Ancestral Octopus

September 26, 2009
By Damond Benningfield

An octopus that lives in the waters around Antarctica is like the elderly aunt who never left home. It stayed put while its relatives went out to see the world. More than 30 million years ago, those relatives went deep. And about 15 million years ago, they cruised northward on a highway of dense, salty water.

Megaleledone setebos, a relative of the ancestral octopus. Credit: Martin Rauschert

Many species of octopus inhabit the deep oceans of the world. In many ways, they’re quite diverse. But in one key way, they’re all alike: they share a common ancestor. The modern octopus that most closely resembles it is Megaleledone setebos -- the one that never left home.

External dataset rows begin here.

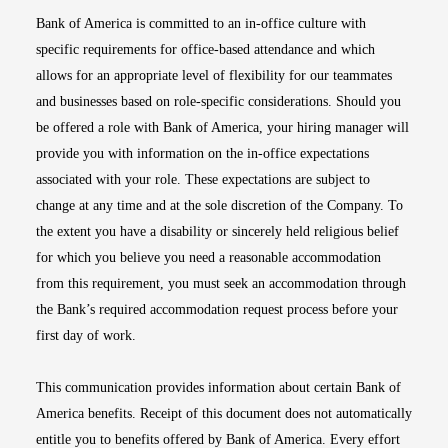
Bank of America is committed to an in-office culture with
specific requirements for office-based attendance and which
allows for an appropriate level of flexibility for our teammates
and businesses based on role-specific considerations. Should you
be offered a role with Bank of America, your hiring manager will
provide you with information on the in-office expectations
associated with your role. These expectations are subject to
change at any time and at the sole discretion of the Company. To
the extent you have a disability or sincerely held religious belief
for which you believe you need a reasonable accommodation
from this requirement, you must seek an accommodation through
the Bank’s required accommodation request process before your
first day of work.
This communication provides information about certain Bank of
America benefits. Receipt of this document does not automatically
entitle you to benefits offered by Bank of America. Every effort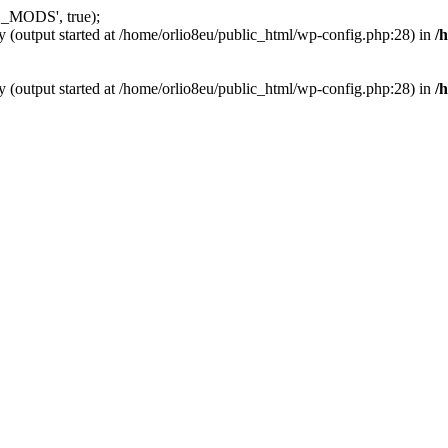
_MODS', true);
y (output started at /home/orlio8eu/public_html/wp-config.php:28) in
/
y (output started at /home/orlio8eu/public_html/wp-config.php:28) in
/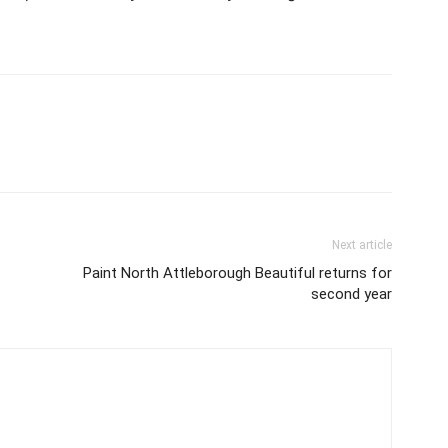
Next article
Paint North Attleborough Beautiful returns for
second year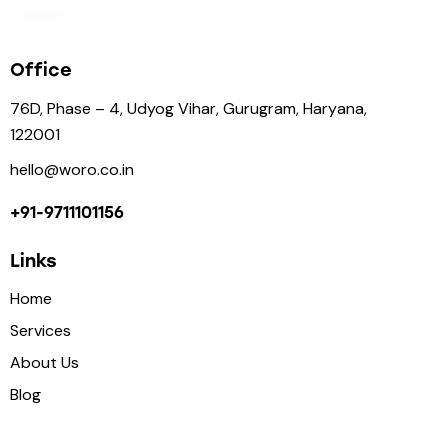
Office
76D, Phase – 4, Udyog Vihar, Gurugram, Haryana,
122001
hello@woro.co.in
+91-9711101156
Links
Home
Services
About Us
Blog
Contact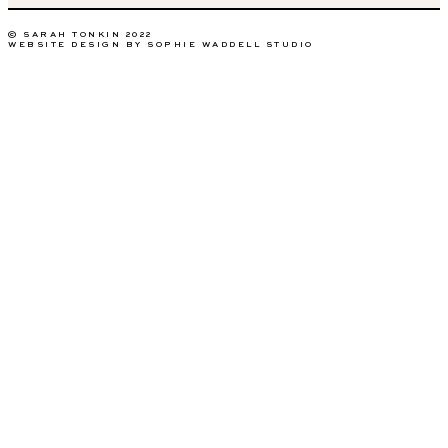
© SARAH TONKIN 2022
WEBSITE DESIGN BY SOPHIE WADDELL STUDIO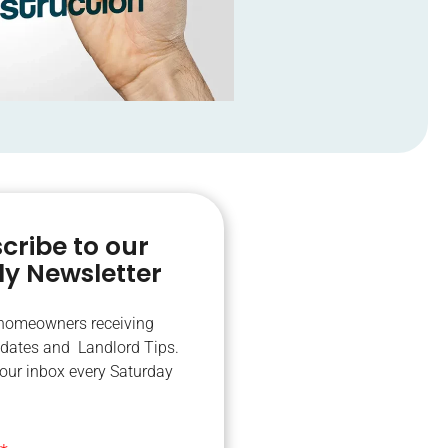
cribe to our
y Newsletter
 homeowners receiving
dates and Landlord Tips.
your inbox every Saturday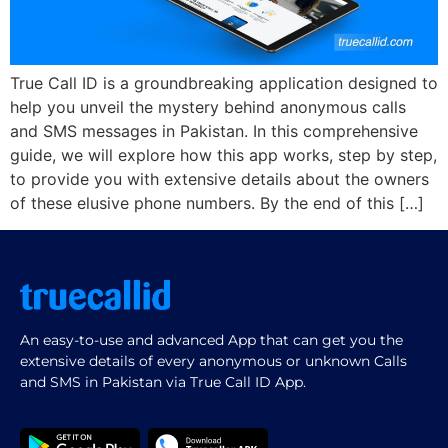
True Call ID is a groundbreaking application designed to
help you unveil the mystery behind anonymous calls
and SMS messages in Pakistan. In this comprehensive
guide, we will explore how this app works, step by step,
to provide you with extensive details about the owners
of these elusive phone numbers. By the end of this […]
An easy-to-use and advanced App that can get you the
extensive details of every anonymous or unknown Calls
and SMS in Pakistan via True Call ID App.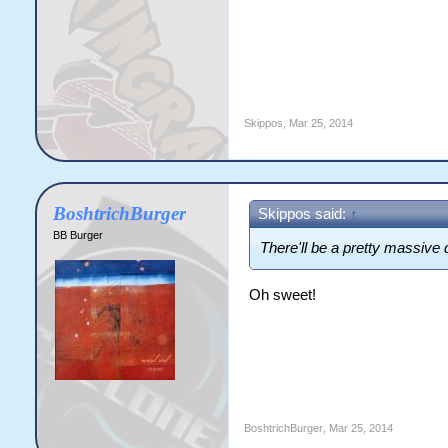
Skippos
,
Mar 25, 2014
BoshtrichBurger
Skippos said:
↑
BB Burger
There'll be a pretty massive
Oh sweet!
BoshtrichBurger
,
Mar 25, 2014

Marine biologists discovered the common ancestry last year as part of a project to take a complete census of ocean life. A biologist from Cambridge University in England studied Megaleledone’s DNA. She found that it shared ancestry with all the known species of octopus that inhabit the deep oceans.

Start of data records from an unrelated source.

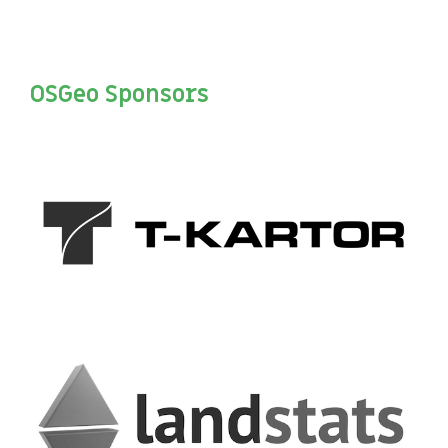
OSGeo Sponsors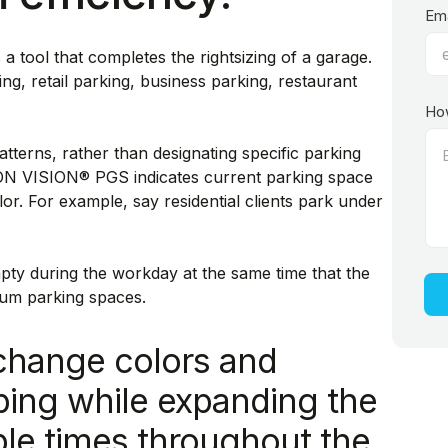
Ema
ool that completes the rightsizing of a garage.
ng, retail parking, business parking, restaurant
Ho
tterns, rather than designating specific parking
CON VISION® PGS indicates current parking space
or. For example, say residential clients park under
y during the workday at the same time that the
mum parking spaces.
change colors and
uping while expanding the
ple times throughout the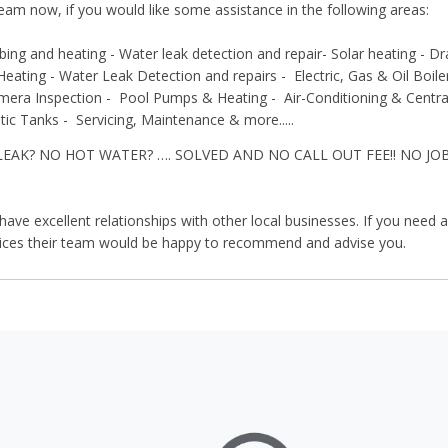
team now, if you would like some assistance in the following areas:
bing and heating - Water leak detection and repair- Solar heating - D
Heating -
Water Leak Detection and repairs -
Electric, Gas & Oil Boil
mera Inspection -
Pool Pumps & Heating -
Air-Conditioning & Centr
tic Tanks -
Servicing, Maintenance & more.....
LEAK? NO HOT WATER? …. SOLVED AND NO CALL OUT FEE!! NO JO
ave excellent relationships with other local businesses. If you need an
vices their team would be happy to recommend and advise you.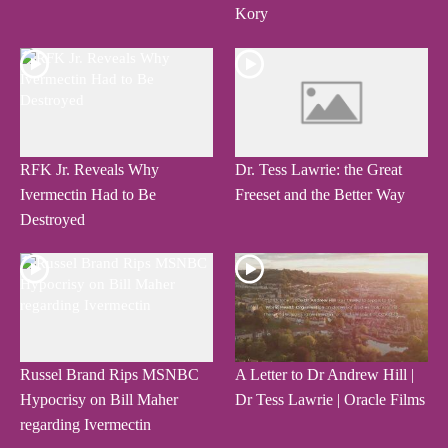
Kory
RFK Jr. Reveals Why
Dr. Tess Lawrie: the Great
Ivermectin Had to Be
Freeset and the Better Way
Destroyed
Russel Brand Rips MSNBC
A Letter to Dr Andrew Hill |
Hypocrisy on Bill Maher
Dr Tess Lawrie | Oracle Films
regarding Ivermectin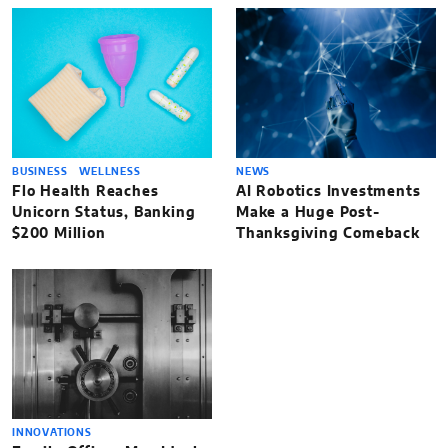
BUSINESS
WELLNESS
NEWS
Flo Health Reaches
AI Robotics Investments
Unicorn Status, Banking
Make a Huge Post-
$200 Million
Thanksgiving Comeback
INNOVATIONS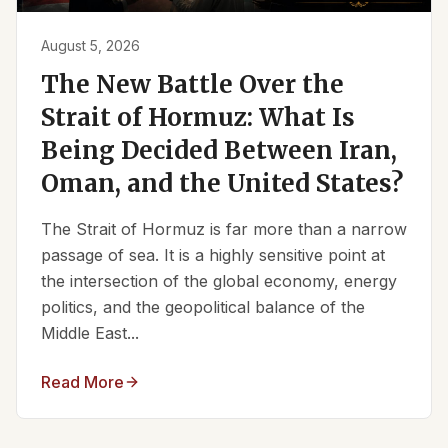
August 5, 2026
The New Battle Over the
Strait of Hormuz: What Is
Being Decided Between Iran,
Oman, and the United States?
The Strait of Hormuz is far more than a narrow
passage of sea. It is a highly sensitive point at
the intersection of the global economy, energy
politics, and the geopolitical balance of the
Middle East...
Read More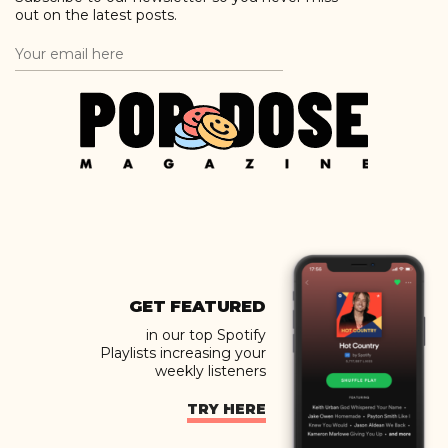
out on the latest posts.
GET FEATURED
in our top Spotify
Playlists increasing your
weekly listeners
TRY HERE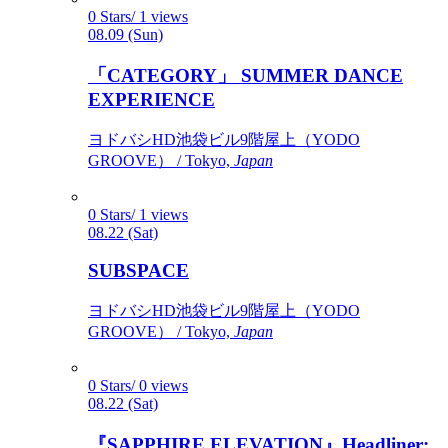
0 Stars/ 1 views
08.09 (Sun)
「CATEGORY」 SUMMER DANCE
EXPERIENCE
ヨドバシHD池袋ビル9階屋上（YODO
GROOVE） / Tokyo,
Japan
0 Stars/ 1 views
08.22 (Sat)
SUBSPACE
ヨドバシHD池袋ビル9階屋上（YODO
GROOVE） / Tokyo,
Japan
0 Stars/ 0 views
08.22 (Sat)
『SAPPHIRE ELEVATION』Headliner: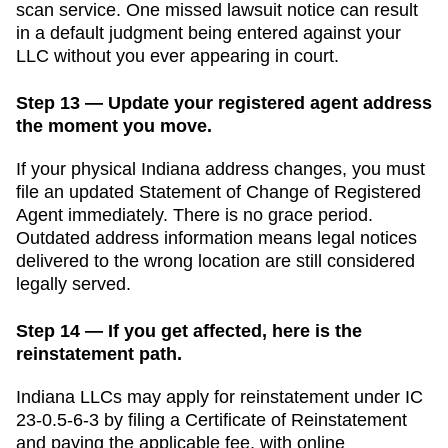
scan service. One missed lawsuit notice can result
in a default judgment being entered against your
LLC without you ever appearing in court.
Step 13 — Update your registered agent address
the moment you move.
If your physical
Indiana
address changes, you must
file an updated
Statement of Change of Registered
Agent
immediately. There is no grace period.
Outdated address information means legal notices
delivered to the wrong location are still considered
legally served.
Step 14 — If you get affected, here is the
reinstatement path.
Indiana LLCs may apply for reinstatement under IC
23-0.5-6-3 by filing a Certificate of Reinstatement
and paying the applicable fee, with online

The species began diverging about 33 million years ago, as the Antarctic got colder. As more ice formed atop the ocean, the water below it got saltier and denser. It was also rich in oxygen.

Some octopuses descended into this environment. Millions of years later, they moved outward on currents that circulated around the globe. These travelers found many new homes, and they adapted to survive in their new environments. The most obvious change is that many lost their ink sacs, because they don’t need ink to conceal themselves in the dark ocean depths -- a long way from their ancestral home.